Rethinking Video Super-Resolution: Towards Diffusion-Based Methods without Motion Alignment
Zhihao Zhan, Wang Pang, Xiang Zhu, Yechao Bai
TL;DR
Video super-resolution is reformulated as an inverse problem solved by Diffusion Posterior Sampling (DPS) using an unconditional video diffusion transformer operating in latent space. The method maps HR videos to a latent Z via a VAE, degrades them with a differentiable operator H, and denoises through a DiT-based unconditional diffusion model within the DPS framework to recover high-fidelity frames without explicit motion alignment. The key contribution is latent-space diffusion for 3D video priors combined with frame-degradation consistency, enabling alignment-free VSR that adapts to varying sampling conditions without retraining. Empirical results on synthetic Moving MNIST and real BAIR data demonstrate that inter-frame information improves restoration, with substantial gains over motion-estimation baselines and robustness to aliasing as the number of observed frames increases.
Abstract
In this work, we rethink the approach to video super-resolution by introducing a method based on the Diffusion Posterior Sampling framework, combined with an unconditional video diffusion transformer operating in latent space.
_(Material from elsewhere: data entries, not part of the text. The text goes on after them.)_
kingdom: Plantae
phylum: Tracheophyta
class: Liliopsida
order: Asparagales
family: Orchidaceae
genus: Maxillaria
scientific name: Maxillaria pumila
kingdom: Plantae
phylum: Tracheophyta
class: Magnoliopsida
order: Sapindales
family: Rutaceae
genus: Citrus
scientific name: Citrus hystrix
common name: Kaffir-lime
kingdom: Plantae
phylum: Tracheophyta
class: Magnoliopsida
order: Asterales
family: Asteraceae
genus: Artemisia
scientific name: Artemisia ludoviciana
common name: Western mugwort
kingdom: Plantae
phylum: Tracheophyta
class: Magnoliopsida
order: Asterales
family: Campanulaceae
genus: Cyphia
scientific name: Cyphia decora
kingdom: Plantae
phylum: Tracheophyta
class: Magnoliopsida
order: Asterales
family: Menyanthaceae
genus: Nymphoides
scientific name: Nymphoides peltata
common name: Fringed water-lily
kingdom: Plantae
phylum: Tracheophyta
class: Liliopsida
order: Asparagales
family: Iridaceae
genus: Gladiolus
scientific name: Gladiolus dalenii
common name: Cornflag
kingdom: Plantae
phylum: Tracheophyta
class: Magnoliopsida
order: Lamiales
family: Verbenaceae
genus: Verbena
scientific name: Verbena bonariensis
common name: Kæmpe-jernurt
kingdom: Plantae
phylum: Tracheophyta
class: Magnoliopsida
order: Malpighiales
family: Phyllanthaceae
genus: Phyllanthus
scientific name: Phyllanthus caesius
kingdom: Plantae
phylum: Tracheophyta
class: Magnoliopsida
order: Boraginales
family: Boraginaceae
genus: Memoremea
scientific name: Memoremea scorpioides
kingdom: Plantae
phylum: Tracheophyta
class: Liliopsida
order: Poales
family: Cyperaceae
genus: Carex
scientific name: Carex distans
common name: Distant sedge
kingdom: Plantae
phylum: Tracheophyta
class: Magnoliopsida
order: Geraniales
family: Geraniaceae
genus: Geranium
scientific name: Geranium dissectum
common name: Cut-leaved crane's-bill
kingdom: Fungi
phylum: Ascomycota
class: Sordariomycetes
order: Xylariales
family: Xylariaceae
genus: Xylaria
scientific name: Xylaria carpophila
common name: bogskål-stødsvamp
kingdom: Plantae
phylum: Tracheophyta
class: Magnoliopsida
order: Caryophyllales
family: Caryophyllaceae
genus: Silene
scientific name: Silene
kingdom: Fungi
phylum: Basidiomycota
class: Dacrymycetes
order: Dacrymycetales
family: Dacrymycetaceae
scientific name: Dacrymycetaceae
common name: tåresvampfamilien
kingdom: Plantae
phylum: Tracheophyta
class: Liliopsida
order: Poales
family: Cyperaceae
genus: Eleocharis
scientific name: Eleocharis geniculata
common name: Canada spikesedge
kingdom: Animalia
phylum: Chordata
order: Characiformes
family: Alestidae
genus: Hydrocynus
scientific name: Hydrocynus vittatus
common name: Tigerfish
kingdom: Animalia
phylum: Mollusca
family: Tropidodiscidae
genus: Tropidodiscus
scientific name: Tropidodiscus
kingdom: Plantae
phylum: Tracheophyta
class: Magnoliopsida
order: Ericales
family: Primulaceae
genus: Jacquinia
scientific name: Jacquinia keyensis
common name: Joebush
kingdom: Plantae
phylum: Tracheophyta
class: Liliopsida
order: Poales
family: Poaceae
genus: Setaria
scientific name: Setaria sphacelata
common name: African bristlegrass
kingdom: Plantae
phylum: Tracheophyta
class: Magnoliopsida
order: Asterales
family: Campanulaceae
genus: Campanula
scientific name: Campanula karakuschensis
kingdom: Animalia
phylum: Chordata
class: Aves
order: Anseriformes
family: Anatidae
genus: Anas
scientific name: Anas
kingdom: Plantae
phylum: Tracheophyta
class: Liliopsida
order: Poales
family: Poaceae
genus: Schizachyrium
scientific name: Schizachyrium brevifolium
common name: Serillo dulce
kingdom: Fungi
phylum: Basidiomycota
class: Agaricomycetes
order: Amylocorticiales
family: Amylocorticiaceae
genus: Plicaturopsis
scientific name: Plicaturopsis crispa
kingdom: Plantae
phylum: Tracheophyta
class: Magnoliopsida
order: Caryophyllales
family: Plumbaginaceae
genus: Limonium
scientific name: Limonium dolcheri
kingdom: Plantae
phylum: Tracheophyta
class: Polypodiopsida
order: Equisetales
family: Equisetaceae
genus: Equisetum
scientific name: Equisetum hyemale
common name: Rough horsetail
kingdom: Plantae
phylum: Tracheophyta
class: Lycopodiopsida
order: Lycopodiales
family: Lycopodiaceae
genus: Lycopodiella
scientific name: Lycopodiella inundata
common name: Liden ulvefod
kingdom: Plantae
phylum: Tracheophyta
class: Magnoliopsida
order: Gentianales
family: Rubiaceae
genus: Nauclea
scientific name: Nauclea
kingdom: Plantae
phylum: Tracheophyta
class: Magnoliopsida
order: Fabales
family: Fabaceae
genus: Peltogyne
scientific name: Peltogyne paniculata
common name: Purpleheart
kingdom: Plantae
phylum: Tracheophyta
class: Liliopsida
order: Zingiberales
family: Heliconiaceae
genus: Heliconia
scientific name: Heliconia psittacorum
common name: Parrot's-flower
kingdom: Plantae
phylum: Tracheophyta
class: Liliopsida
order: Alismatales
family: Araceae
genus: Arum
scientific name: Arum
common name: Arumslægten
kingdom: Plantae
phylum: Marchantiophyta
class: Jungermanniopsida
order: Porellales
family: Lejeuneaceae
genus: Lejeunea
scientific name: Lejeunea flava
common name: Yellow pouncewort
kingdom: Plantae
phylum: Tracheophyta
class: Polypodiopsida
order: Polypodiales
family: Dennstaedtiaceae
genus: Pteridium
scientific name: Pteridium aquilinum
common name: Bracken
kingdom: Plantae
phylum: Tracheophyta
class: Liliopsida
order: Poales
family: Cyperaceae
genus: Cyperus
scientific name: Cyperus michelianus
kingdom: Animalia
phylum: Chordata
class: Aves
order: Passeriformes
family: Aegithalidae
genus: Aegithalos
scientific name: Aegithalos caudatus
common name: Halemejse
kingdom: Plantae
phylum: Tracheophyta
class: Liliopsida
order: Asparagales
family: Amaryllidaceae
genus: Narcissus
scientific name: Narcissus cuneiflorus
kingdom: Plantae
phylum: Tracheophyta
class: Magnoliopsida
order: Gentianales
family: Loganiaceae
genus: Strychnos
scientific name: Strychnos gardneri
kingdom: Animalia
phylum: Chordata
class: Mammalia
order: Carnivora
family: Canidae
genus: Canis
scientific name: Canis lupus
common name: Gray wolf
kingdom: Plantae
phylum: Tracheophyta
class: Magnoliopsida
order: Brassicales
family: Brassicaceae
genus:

The video generation model, a diffusion transformer, functions as a space-time model. We argue that a powerful model, which learns the physics of the real world, can easily handle various kinds of motion patterns as prior knowledge, thus eliminating the need for explicit estimation of optical flows or motion parameters for pixel alignment. Furthermore, a single instance of the proposed video diffusion transformer model can adapt to different sampling conditions without re-training. Empirical results on synthetic and real-world datasets illustrate the feasibility of diffusion-based, alignment-free video super-resolution.